Rewrite every item below, substituting "donut chart" for "pie chart" and keeping everything else the same. Omit the pictures from your answer.

[SOURCE MATERIAL — start]

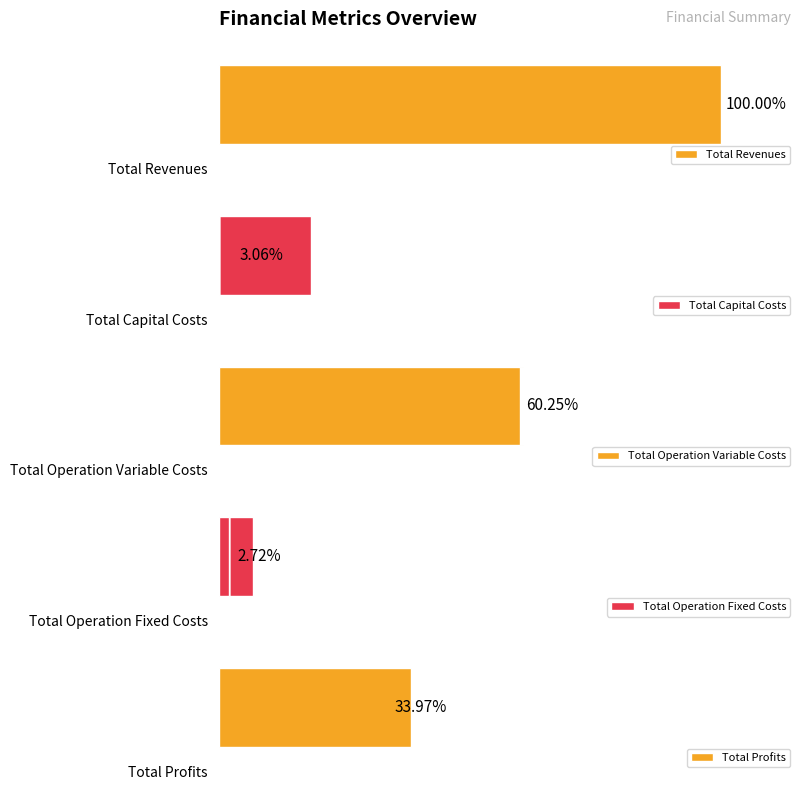

What is the value of the Total Revenues bar at the 3rd from the left?

0.6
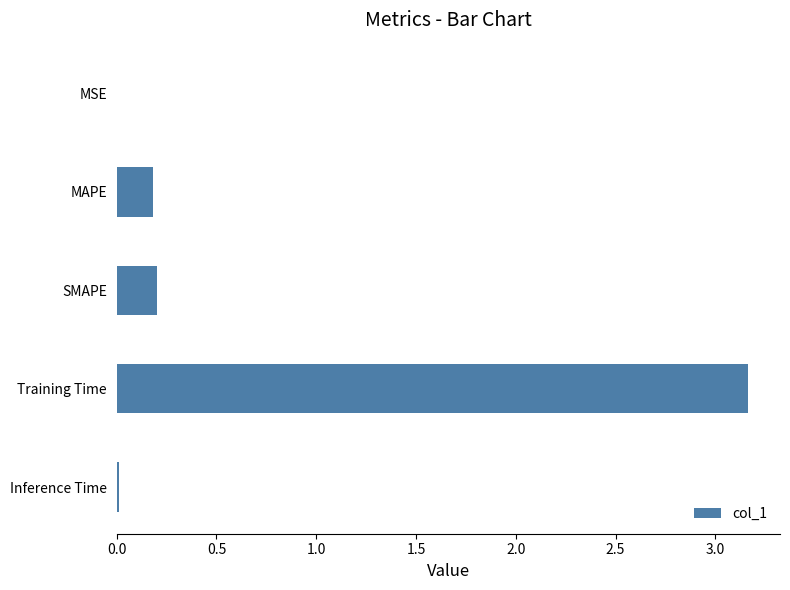

The chart shows a value of 0.2 at SMAPE. True or false?

True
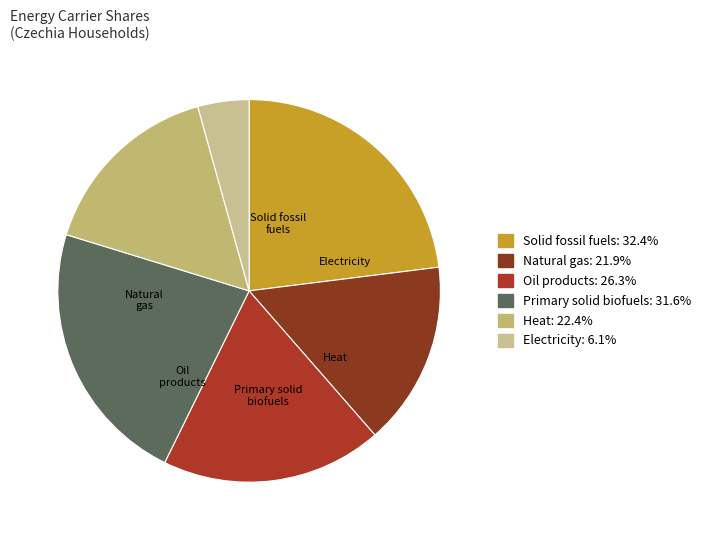

How many segments does this pie chart have?

6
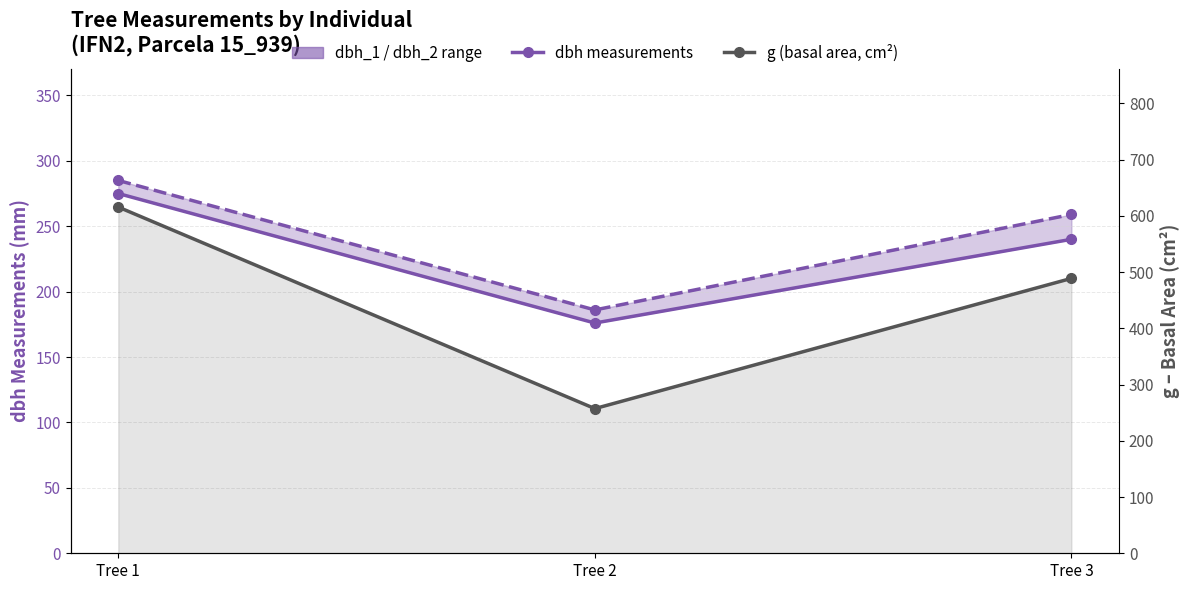

Which series has the widest spread of values?

g (basal area)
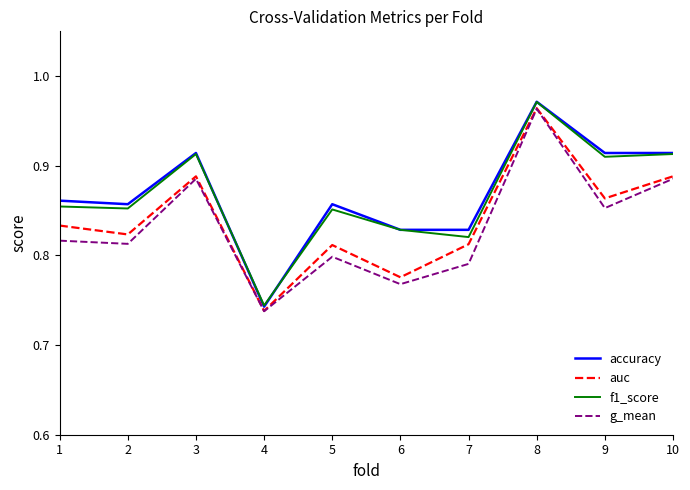

The g_mean series shows 0.5 at 7. True or false?

False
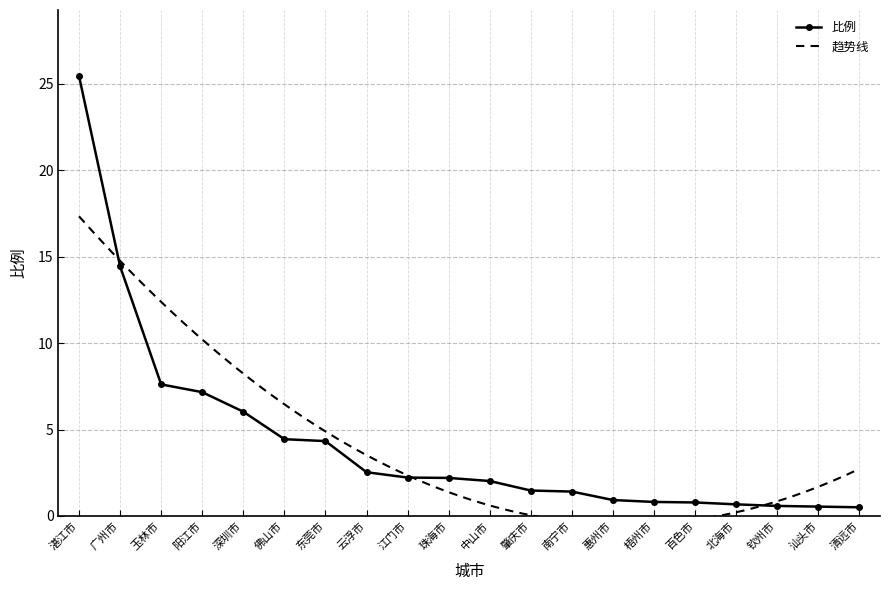

Read the value at 中山市.

2.0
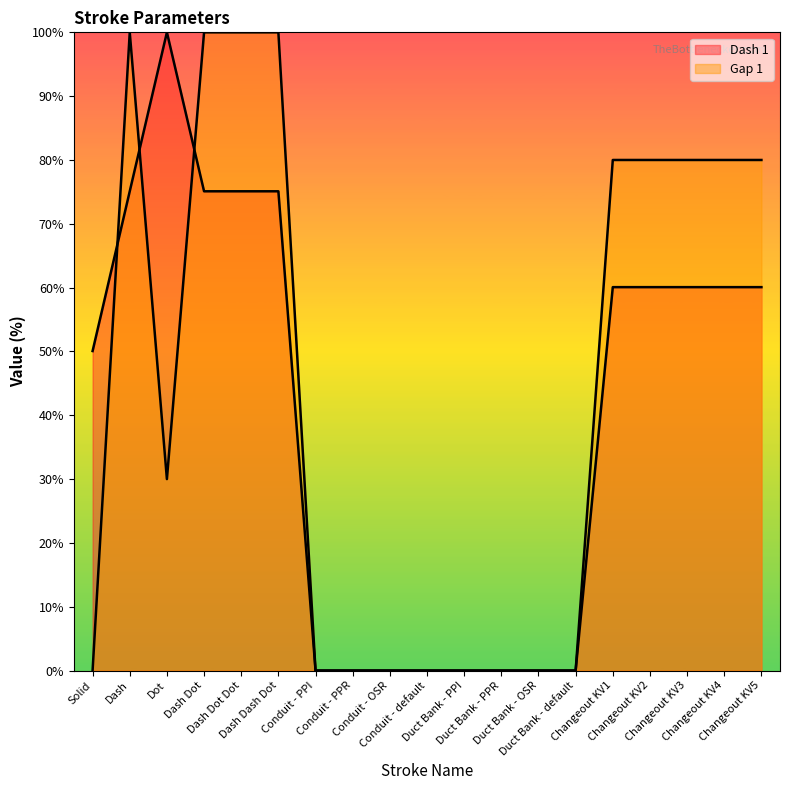

What is the average value of the Gap 1 series?

43.7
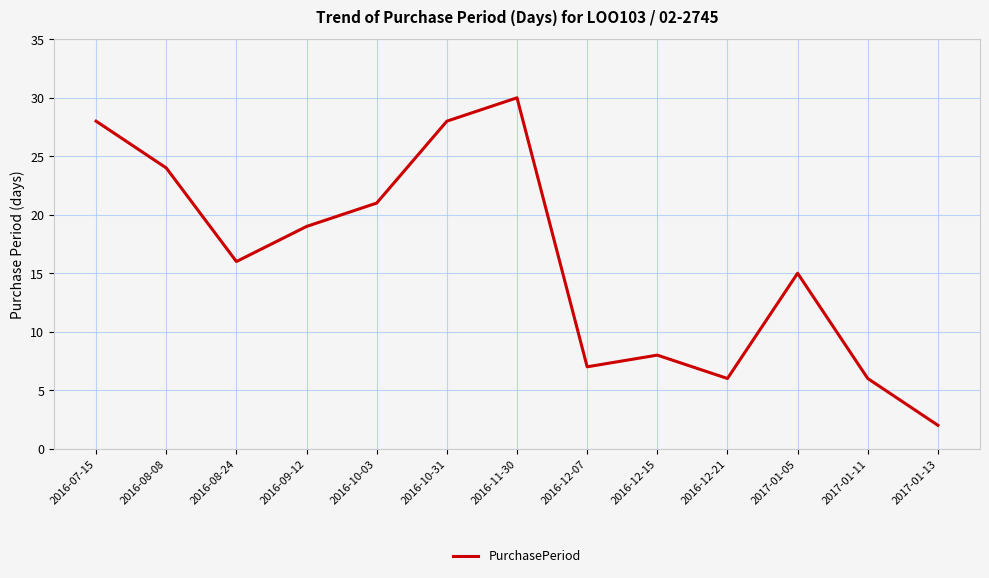

What position from the right is 2017-01-05?

3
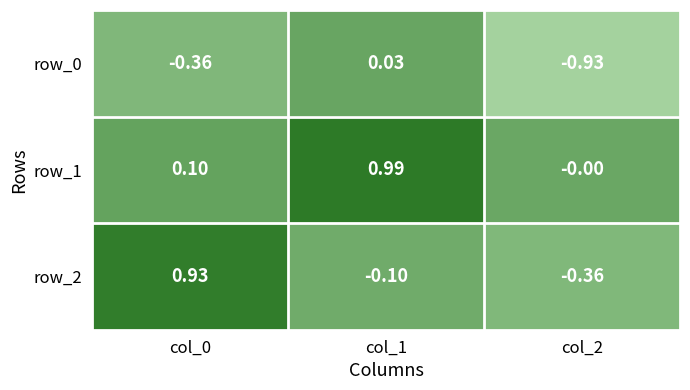

Is the value of row_1 at col_2 greater than the value of row_0 at col_2?

Yes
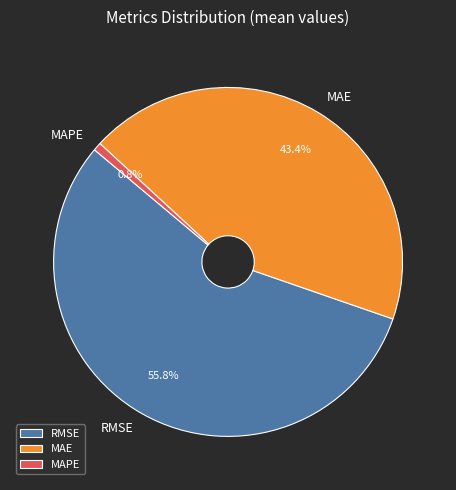

What is the largest slice in the pie chart?

RMSE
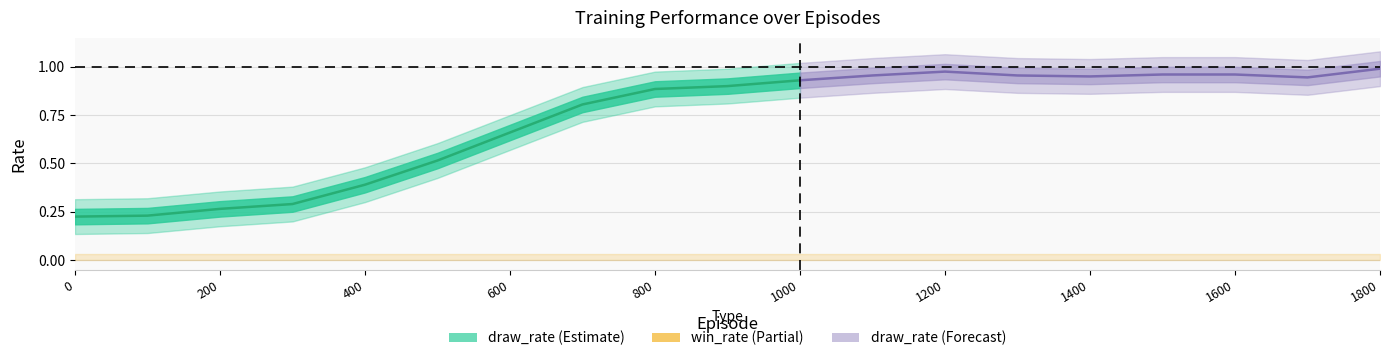

At how many categories does at least one series exceed 0?

19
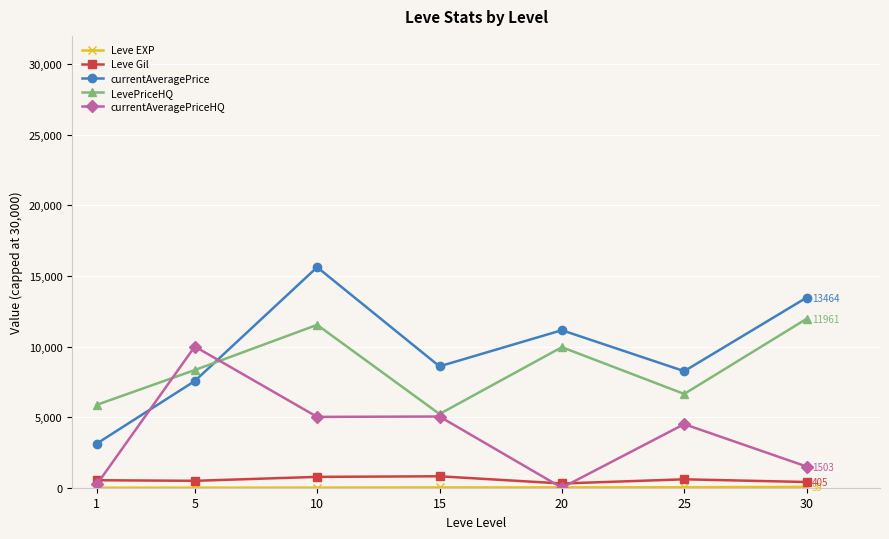

At which category is the sum across all series the highest?

10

[SOURCE MATERIAL — finish]

**OUTPUT BELOW**.
What is the value of the Total Revenues bar at the 3rd from the left?

0.6

The chart shows a value of 0.2 at SMAPE. True or false?

True

How many segments does this donut chart have?

6

Which series has the widest spread of values?

g (basal area)

The g_mean series shows 0.5 at 7. True or false?

False

Read the value at 中山市.

2.0

What is the average value of the Gap 1 series?

43.7

What position from the right is 2017-01-05?

3

Is the value of row_1 at col_2 greater than the value of row_0 at col_2?

Yes

What is the largest slice in the donut chart?

RMSE

At how many categories does at least one series exceed 0?

19

At which category is the sum across all series the highest?

10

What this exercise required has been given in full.